Every Saturday we kids worked with Mom until her place was hospital-clean. In fact I didn't see a truly dirty house until I was in my teens. But no way I can keep clean this half-log-cabin half-concrete-garage. It was built in 1930. The door and window sashes aren't true anymore. Nothing can be sealed. Fuss and scrambling occur in a certain closet, so I open it only to throw in a turquoise-colored cube that poisons mice. Mud, leaves, gravel, all get tracked in. Creatures get in: wasps, crickets, ants, wormy things with a thousand legs, sleek little skinks -- one who settled in the house finally needed a name, so I called him Harrison, and grew fond of him. I have a great stone fireplace but spiders live in the cracks and declivities, build webs from ceiling to lamps, have spider babies, and cast little papery silver capsules onto the mantel and floor. And dust/pollen, from the trees, that sifts in and covers every flat surface with its gauze.

Did I mention tar? Scuffmarks from boots? Motor oil? Faucets caked with hardened lime?

They say the way to clean is to prioritize.
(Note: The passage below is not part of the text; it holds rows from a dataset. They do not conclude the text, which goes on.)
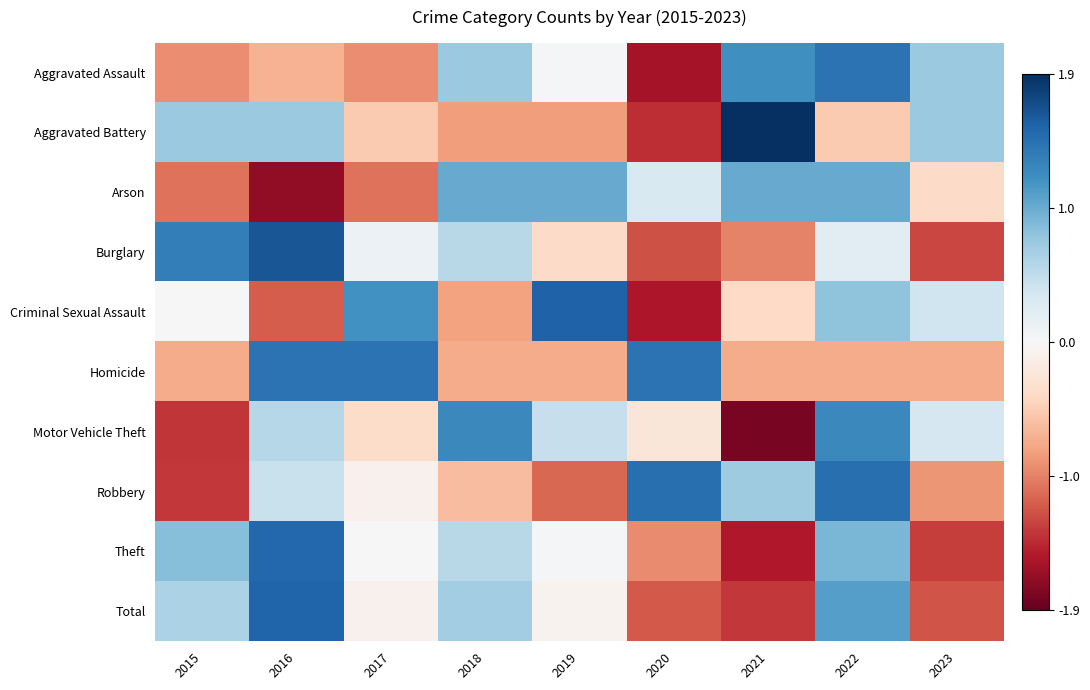

Reading left to right, extract all data points from this chart.

Aggravated Assault: 2015=-0.9	2016=-0.7	2017=-0.9	2018=0.7	2019=0.0	2020=-1.6	2021=1.2	2022=1.4	2023=0.7
Aggravated Battery: 2015=0.7	2016=0.7	2017=-0.5	2018=-0.8	2019=-0.8	2020=-1.4	2021=1.9	2022=-0.5	2023=0.7
Arson: 2015=-1.0	2016=-1.7	2017=-1.0	2018=1.0	2019=1.0	2020=0.3	2021=1.0	2022=1.0	2023=-0.4
Burglary: 2015=1.3	2016=1.6	2017=0.1	2018=0.5	2019=-0.4	2020=-1.2	2021=-1.0	2022=0.2	2023=-1.3
Criminal Sexual Assault: 2015=0.0	2016=-1.2	2017=1.2	2018=-0.8	2019=1.5	2020=-1.5	2021=-0.4	2022=0.8	2023=0.4
Homicide: 2015=-0.7	2016=1.4	2017=1.4	2018=-0.7	2019=-0.7	2020=1.4	2021=-0.7	2022=-0.7	2023=-0.7
Motor Vehicle Theft: 2015=-1.4	2016=0.6	2017=-0.4	2018=1.2	2019=0.4	2020=-0.2	2021=-1.8	2022=1.2	2023=0.3
Robbery: 2015=-1.4	2016=0.4	2017=-0.1	2018=-0.6	2019=-1.1	2020=1.4	2021=0.7	2022=1.4	2023=-0.9
Theft: 2015=0.8	2016=1.5	2017=0.0	2018=0.5	2019=0.0	2020=-0.9	2021=-1.5	2022=0.9	2023=-1.3
Total: 2015=0.6	2016=1.5	2017=-0.1	2018=0.7	2019=-0.1	2020=-1.2	2021=-1.4	2022=1.1	2023=-1.2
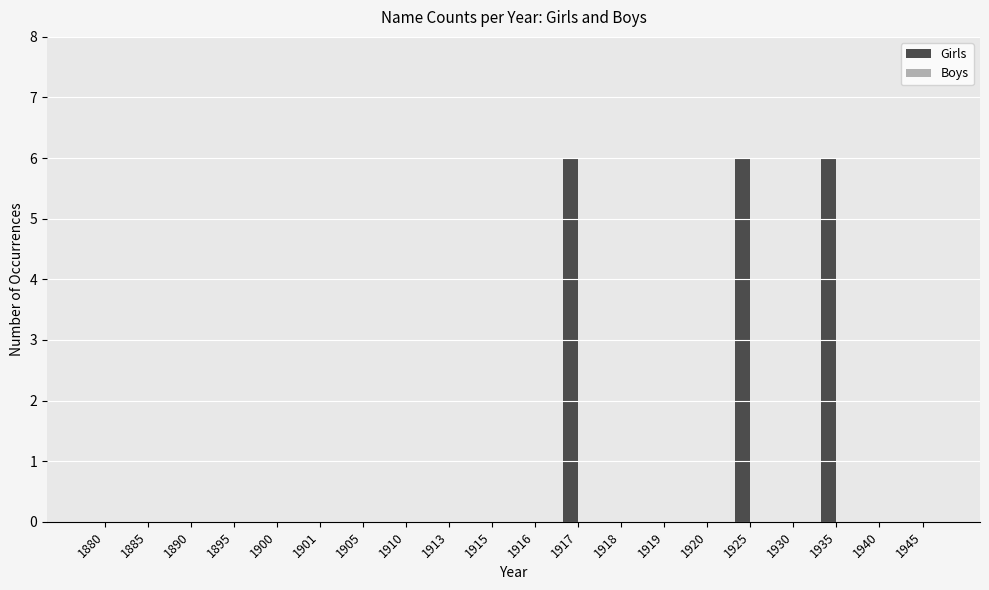

The chart shows a value of 0 at 1920. True or false?

True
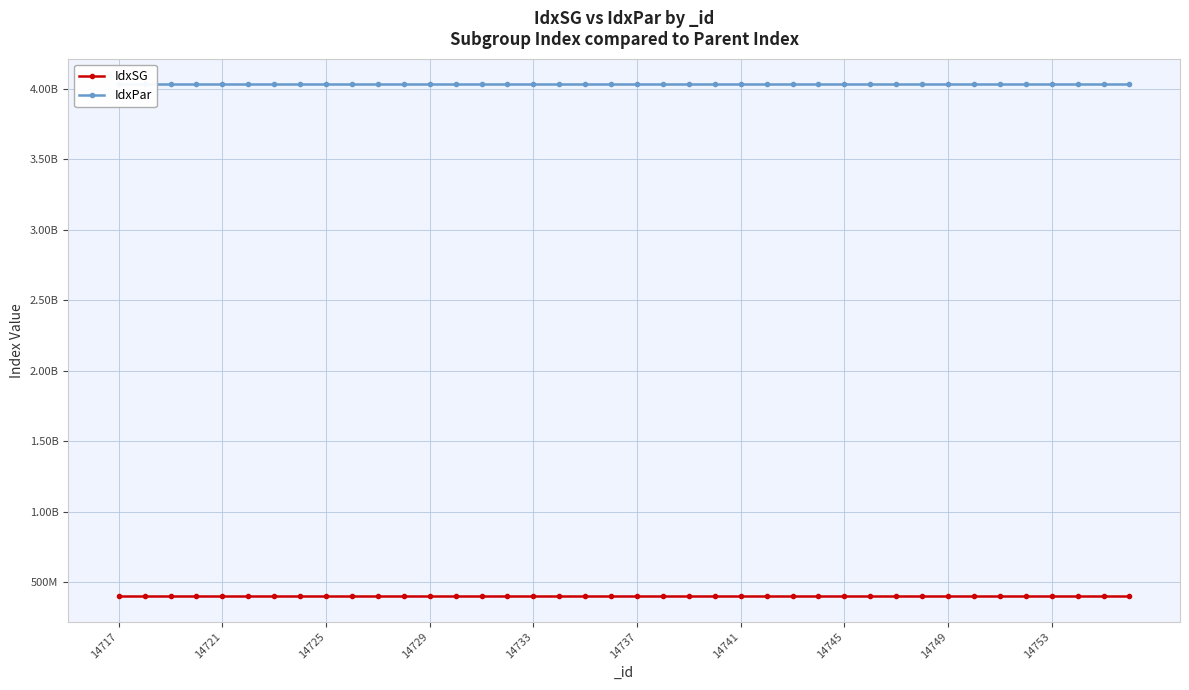

How many series are shown in this chart?

2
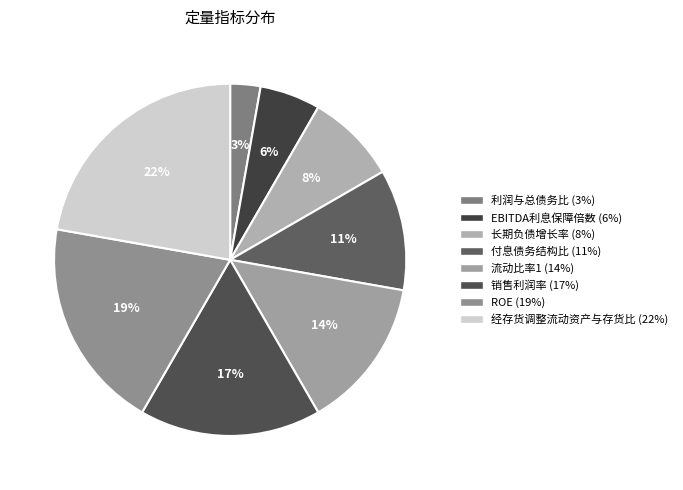

To the nearest percent, what percentage of the pie is 付息债务结构比?

11%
So, first, I try to evacuate the place. I warn my unwelcome guests with, "You have fifteen seconds to get out of my sight," and hope they listen. I sweep daily, vacuum up their webs and lairs about every fortnight, and mop the floors and clean the bathroom each month (unless company is coming), and in truly ambitious moments I will dust (although it's like the myth of Sisyphus), and pour baking soda and vinegar down the drains, and dribble corrosive on the calcifications around the faucets and then scrape them clean. But I have accepted there will never be even half a moment when this house will be Martha Stewart spotless and under control. There's too much of life here; no matter how I try I can't stamp it out. And I like it. That's why I live in a country house.